04 julho, 2016

Sacrifício

Lupe, membro solene da família Bom-Tempo é diagnosticado tarde demais com um mal irreversível e os veterinários recomendam a eutanásia. Todos os parentes, os quais pelo cão tem grande apreço se dividem entre aqueles que são a favor e os que são contra a crucificação.

Mesa redonda, argumentos na ponta da língua, cartas na manga, muito chororô e até os que são a favor lá no fundo de suas almas são contra. Tia Cecília, a mais religiosa, relembra a todos da crucificação de cristo e o quanto que sofreu na cruz por nós pecadores, mas nada argumenta sobre a situação do animal porque “Não vou nem me meter, mas sendo contra o aborto, também sou contra toda e qualquer ação que tenha o objetivo de retirar a vida de alguém”. Enquanto isso as crianças se afogam em lágrimas, os adolescentes principalmente.
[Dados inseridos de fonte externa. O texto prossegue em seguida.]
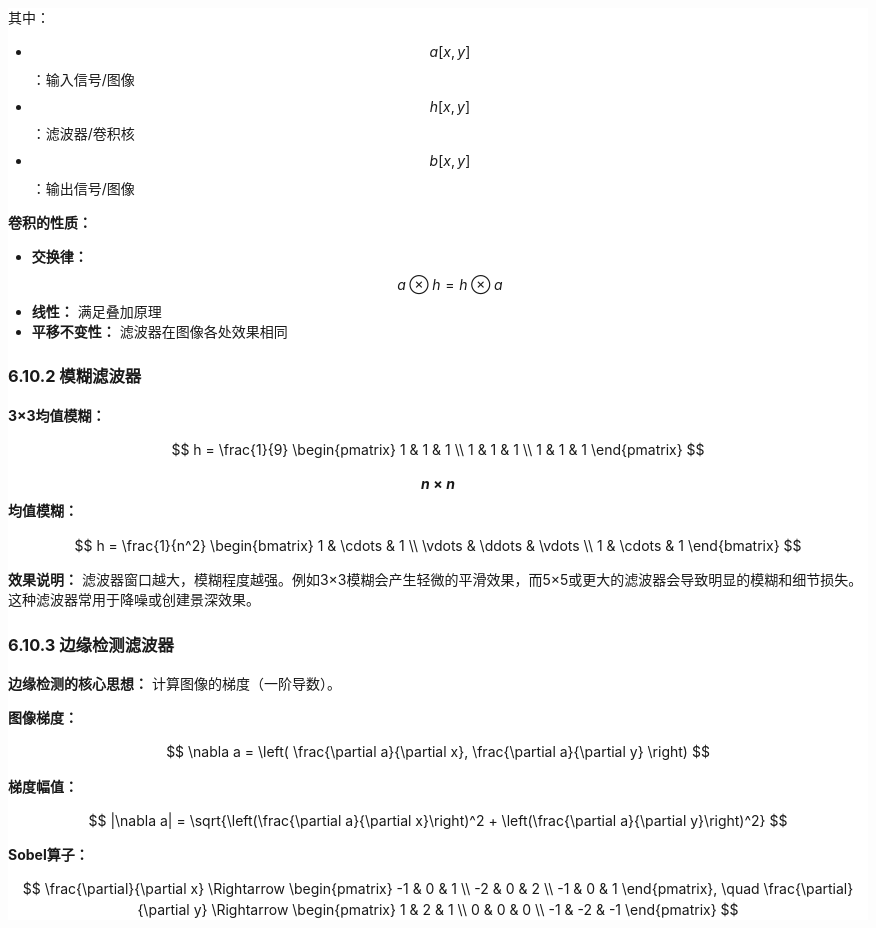 其中：

- $$a[x, y]$$：输入信号/图像
- $$h[x, y]$$：滤波器/卷积核
- $$b[x, y]$$：输出信号/图像

**卷积的性质：**

- **交换律：** $$a \otimes h = h \otimes a$$
- **线性：** 满足叠加原理
- **平移不变性：** 滤波器在图像各处效果相同

### 6.10.2 模糊滤波器

**3×3均值模糊：**

$$
h = \frac{1}{9} \begin{pmatrix}
1 & 1 & 1 \\
1 & 1 & 1 \\
1 & 1 & 1
\end{pmatrix}
$$

**$$n \times n$$均值模糊：**

$$
h = \frac{1}{n^2} \begin{bmatrix}
1 & \cdots & 1 \\
\vdots & \ddots & \vdots \\
1 & \cdots & 1
\end{bmatrix}
$$

**效果说明：** 滤波器窗口越大，模糊程度越强。例如3×3模糊会产生轻微的平滑效果，而5×5或更大的滤波器会导致明显的模糊和细节损失。这种滤波器常用于降噪或创建景深效果。

### 6.10.3 边缘检测滤波器

**边缘检测的核心思想：** 计算图像的梯度（一阶导数）。

**图像梯度：**

$$
\nabla a = \left( \frac{\partial a}{\partial x}, \frac{\partial a}{\partial y} \right)
$$

**梯度幅值：**

$$
|\nabla a| = \sqrt{\left(\frac{\partial a}{\partial x}\right)^2 + \left(\frac{\partial a}{\partial y}\right)^2}
$$

**Sobel算子：**

$$
\frac{\partial}{\partial x} \Rightarrow \begin{pmatrix}
-1 & 0 & 1 \\
-2 & 0 & 2 \\
-1 & 0 & 1
\end{pmatrix}, \quad
\frac{\partial}{\partial y} \Rightarrow \begin{pmatrix}
1 & 2 & 1 \\
0 & 0 & 0 \\
-1 & -2 & -1
\end{pmatrix}
$$
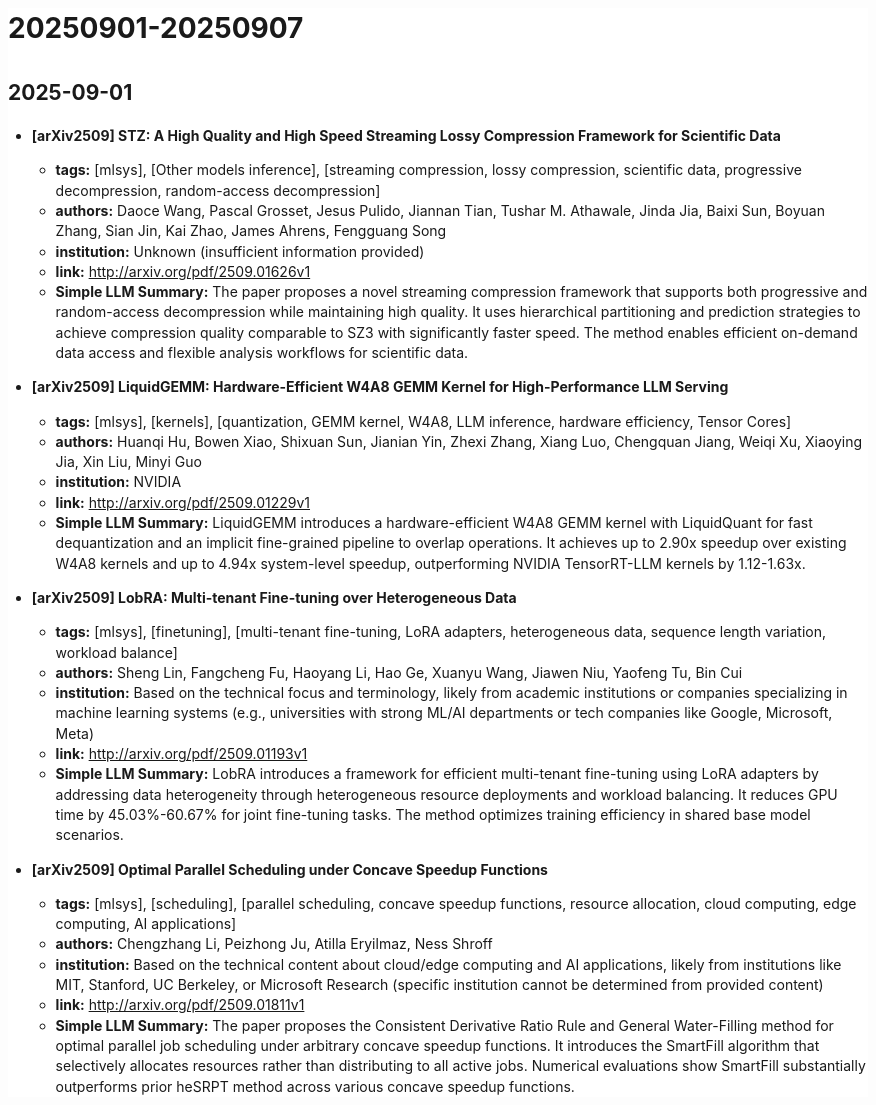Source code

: # 20250901-20250907

## 2025-09-01

- **[arXiv2509] STZ: A High Quality and High Speed Streaming Lossy Compression Framework
  for Scientific Data**
  - **tags:** [mlsys], [Other models inference], [streaming compression, lossy compression, scientific data, progressive decompression, random-access decompression]
  - **authors:** Daoce Wang, Pascal Grosset, Jesus Pulido, Jiannan Tian, Tushar M. Athawale, Jinda Jia, Baixi Sun, Boyuan Zhang, Sian Jin, Kai Zhao, James Ahrens, Fengguang Song
  - **institution:** Unknown (insufficient information provided)
  - **link:** http://arxiv.org/pdf/2509.01626v1
  - **Simple LLM Summary:** The paper proposes a novel streaming compression framework that supports both progressive and random-access decompression while maintaining high quality. It uses hierarchical partitioning and prediction strategies to achieve compression quality comparable to SZ3 with significantly faster speed. The method enables efficient on-demand data access and flexible analysis workflows for scientific data.

- **[arXiv2509] LiquidGEMM: Hardware-Efficient W4A8 GEMM Kernel for High-Performance LLM
  Serving**
  - **tags:** [mlsys], [kernels], [quantization, GEMM kernel, W4A8, LLM inference, hardware efficiency, Tensor Cores]
  - **authors:** Huanqi Hu, Bowen Xiao, Shixuan Sun, Jianian Yin, Zhexi Zhang, Xiang Luo, Chengquan Jiang, Weiqi Xu, Xiaoying Jia, Xin Liu, Minyi Guo
  - **institution:** NVIDIA
  - **link:** http://arxiv.org/pdf/2509.01229v1
  - **Simple LLM Summary:** LiquidGEMM introduces a hardware-efficient W4A8 GEMM kernel with LiquidQuant for fast dequantization and an implicit fine-grained pipeline to overlap operations. It achieves up to 2.90x speedup over existing W4A8 kernels and up to 4.94x system-level speedup, outperforming NVIDIA TensorRT-LLM kernels by 1.12-1.63x.

- **[arXiv2509] LobRA: Multi-tenant Fine-tuning over Heterogeneous Data**
  - **tags:** [mlsys], [finetuning], [multi-tenant fine-tuning, LoRA adapters, heterogeneous data, sequence length variation, workload balance]
  - **authors:** Sheng Lin, Fangcheng Fu, Haoyang Li, Hao Ge, Xuanyu Wang, Jiawen Niu, Yaofeng Tu, Bin Cui
  - **institution:** Based on the technical focus and terminology, likely from academic institutions or companies specializing in machine learning systems (e.g., universities with strong ML/AI departments or tech companies like Google, Microsoft, Meta)
  - **link:** http://arxiv.org/pdf/2509.01193v1
  - **Simple LLM Summary:** LobRA introduces a framework for efficient multi-tenant fine-tuning using LoRA adapters by addressing data heterogeneity through heterogeneous resource deployments and workload balancing. It reduces GPU time by 45.03%-60.67% for joint fine-tuning tasks. The method optimizes training efficiency in shared base model scenarios.

- **[arXiv2509] Optimal Parallel Scheduling under Concave Speedup Functions**
  - **tags:** [mlsys], [scheduling], [parallel scheduling, concave speedup functions, resource allocation, cloud computing, edge computing, AI applications]
  - **authors:** Chengzhang Li, Peizhong Ju, Atilla Eryilmaz, Ness Shroff
  - **institution:** Based on the technical content about cloud/edge computing and AI applications, likely from institutions like MIT, Stanford, UC Berkeley, or Microsoft Research (specific institution cannot be determined from provided content)
  - **link:** http://arxiv.org/pdf/2509.01811v1
  - **Simple LLM Summary:** The paper proposes the Consistent Derivative Ratio Rule and General Water-Filling method for optimal parallel job scheduling under arbitrary concave speedup functions. It introduces the SmartFill algorithm that selectively allocates resources rather than distributing to all active jobs. Numerical evaluations show SmartFill substantially outperforms prior heSRPT method across various concave speedup functions.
George o primo mais velho, por exemplo, menciona que foi basicamente, e por culpa da mãe, criado pelo cachorro, “quantas vezes eu não cai do berço graças ao Lupe, e quantas vezes me fez companhia enquanto a mãe não estava. Ele não merece tanto sofrimento, sou a favor...”. Os homens da casa, sisudos, padecem por dentro, mas não falam muito porque fingem refletir a procura de uma solução. Seu Rogério, o avô, recorda que por 16 anos a casa foi como uma fortaleza graças à coragem e astúcia do pastor alemão, “ladrão tem a planta inteirinha do céu, mas dessa casa aqui até hoje só viu a faixada. Não sei nem o que dizer e acho melhor nem saber de nada porque assim nada eu digo... Vou é preparar uma boa dose de whisky!”. Adele, a cadela que deu a Lupe seis filhotes e muito trabalho a quem teve que cuidar, foi trazida pelo dono e no canto da casa se escorou. Não queria ver o cachorro da sua vida naquele estado. Apesar disso não uivou e só duas latidas deu. Segundo Marta, a caçula da família e tradutora de cães, Adele preferia que fosse o animal poupado da dor, “um de nós teria que ir primeiro mesmo...”.

A Lupe incomodava mais aquela comoção geral e todo o lengalenga pra decidir que rumo tomaria sua vida que as agonias e torturas causadas pela doença. Não era um cão lá muito sentimental e inclusive, certa vez a Adele, confessou desejar ser cremado. Marta nunca ficou sabendo, logo, a família também desconhecia tal escolha.

Os veterinários estavam agoniados. Era sexta feira, e um deles já estava atrasado para o happy hour com os amigos. Percebendo o cão, o incomodo que causava começou a relembrar os tempos em que era treinado por seu Rogério. A brincadeira que mais gostava era a de se fingir de morto, pois a recompensa era a maior. Dois biscoitos de maisena.  Fez um esforço pra atiçar a memória do paladar, fechou os olhos e simulando a morte esperou-a chegar.